Problem requirements:
Your copy should begin with the line containing "но по-настоящему голева", end with the line containing "Upgrade de scheerprestatie van je", match the listing below exactly, and contain no pictures.

Given entries:
== Segment start ==
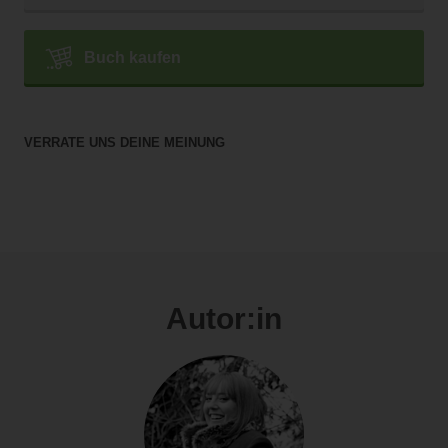
Buch kaufen
VERRATE UNS DEINE MEINUNG
Autor:in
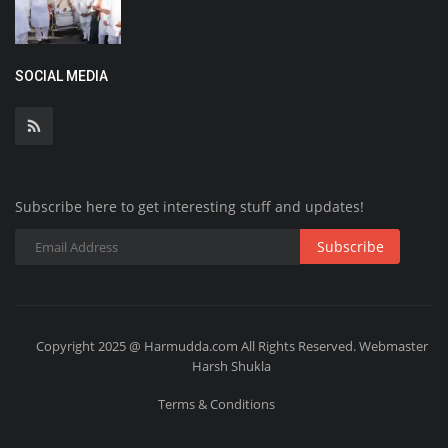
SOCIAL MEDIA
Subscribe here to get interesting stuff and updates!
Subscribe
Copyright 2025 @ Harmudda.com All Rights Reserved. Webmaster
Harsh Shukla
Terms & Conditions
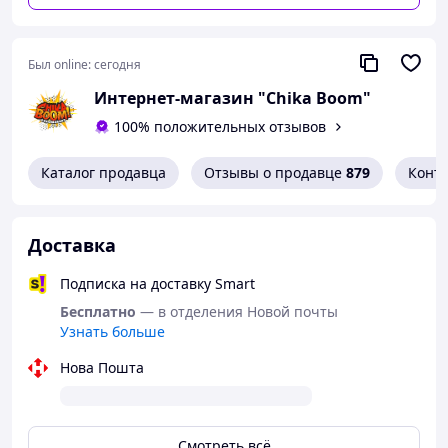
Был online:
сегодня
Интернет-магазин "Chika Boom"
100% положительных отзывов
Каталог продавца
Отзывы о продавце
879
Конт
Доставка
Подписка на доставку Smart
Бесплатно
— в отделения Новой почты
Узнать больше
Нова Пошта
Смотреть всё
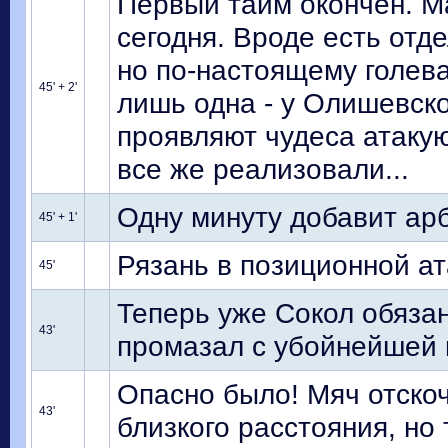
Первый тайм окончен. Ма
сегодня. Вроде есть отд
но по-настоящему голева
45' + 2'
лишь одна - у Олишевско
проявляют чудеса атаку
все же реализовали...
Одну минуту добавит ар
45' + 1'
Рязань в позиционной а
45'
Теперь уже Сокол обязан
43'
промазал с убойнейшей 
Опасно было! Мяч отскоч
43'
близкого расстояния, но 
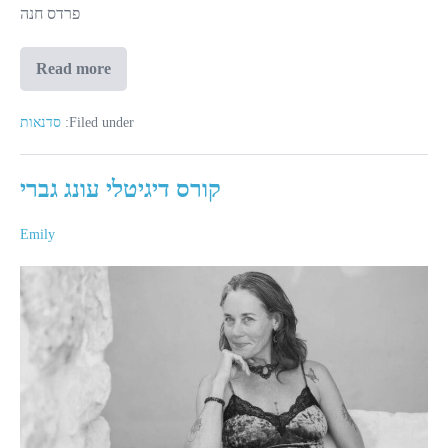
פרדס חנה
Read more
סדנת
טנטרה
נשית
Filed under:
סדנאות
קורס דיגיטלי עונג גברי
Emily
קורס
דיגיטלי
עונג
גברי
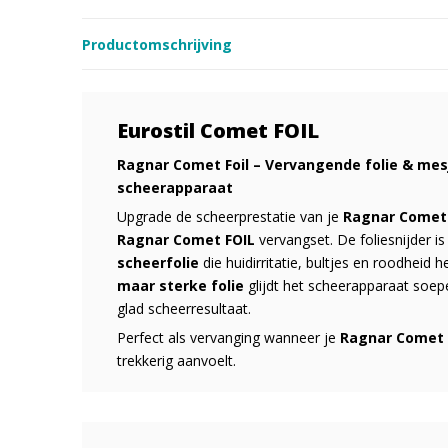
Productomschrijving
Eurostil Comet FOIL
Ragnar Comet Foil – Vervangende folie & mes
scheerapparaat
Upgrade de scheerprestatie van je
Ragnar Comet 
Ragnar Comet FOIL
vervangset. De foliesnijder i
scheerfolie
die huidirritatie, bultjes en roodheid
maar sterke folie
glijdt het scheerapparaat soep
glad scheerresultaat.
Perfect als vervanging wanneer je
Ragnar Comet
trekkerig aanvoelt.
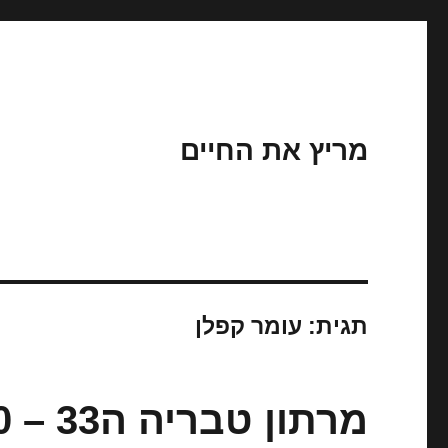
מריץ את החיים
תגית:
עומר קפלן
מרתון טבריה ה33 – 2010 – מזל ושיא אישי :)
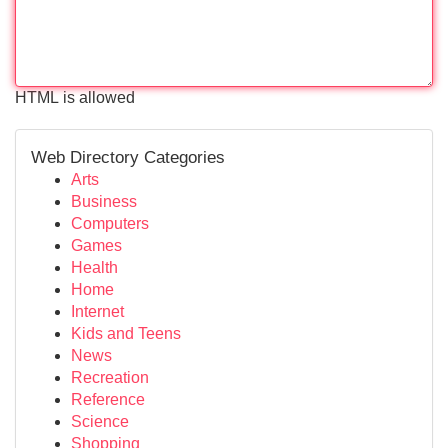
HTML is allowed
Web Directory Categories
Arts
Business
Computers
Games
Health
Home
Internet
Kids and Teens
News
Recreation
Reference
Science
Shopping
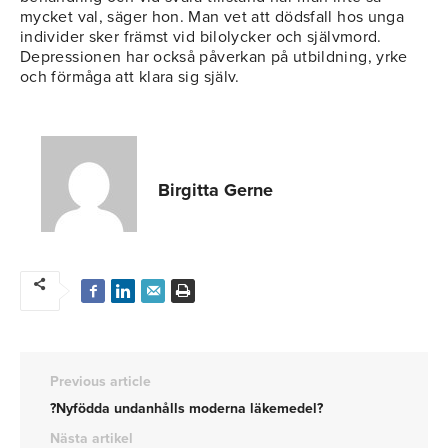
mycket val, säger hon. Man vet att dödsfall hos unga
individer sker främst vid bilolycker och självmord.
Depressionen har också påverkan på utbildning, yrke
och förmåga att klara sig själv.
Birgitta Gerne
Previous article
?Nyfödda undanhålls moderna läkemedel?
Nästa artikel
== Segment end ==
Answer to the problem:
но по-настоящему голева
45' + 2'
лишь одна - у Олишевско
проявляют чудеса атаку
все же реализовали...
Одну минуту добавит ар
45' + 1'
Рязань в позиционной а
45'
Теперь уже Сокол обязан
43'
промазал с убойнейшей 
Опасно было! Мяч отскоч
43'
близкого расстояния, но 
פרדס חנה
Read more
סדנת
טנטרה
נשית
Filed under:
סדנאות
קורס דיגיטלי עונג גברי
Emily
קורס
דיגיטלי
עונג
גברי
Productomschrijving
Eurostil Comet FOIL
Ragnar Comet Foil – Vervangende folie & mes
scheerapparaat
Upgrade de scheerprestatie van je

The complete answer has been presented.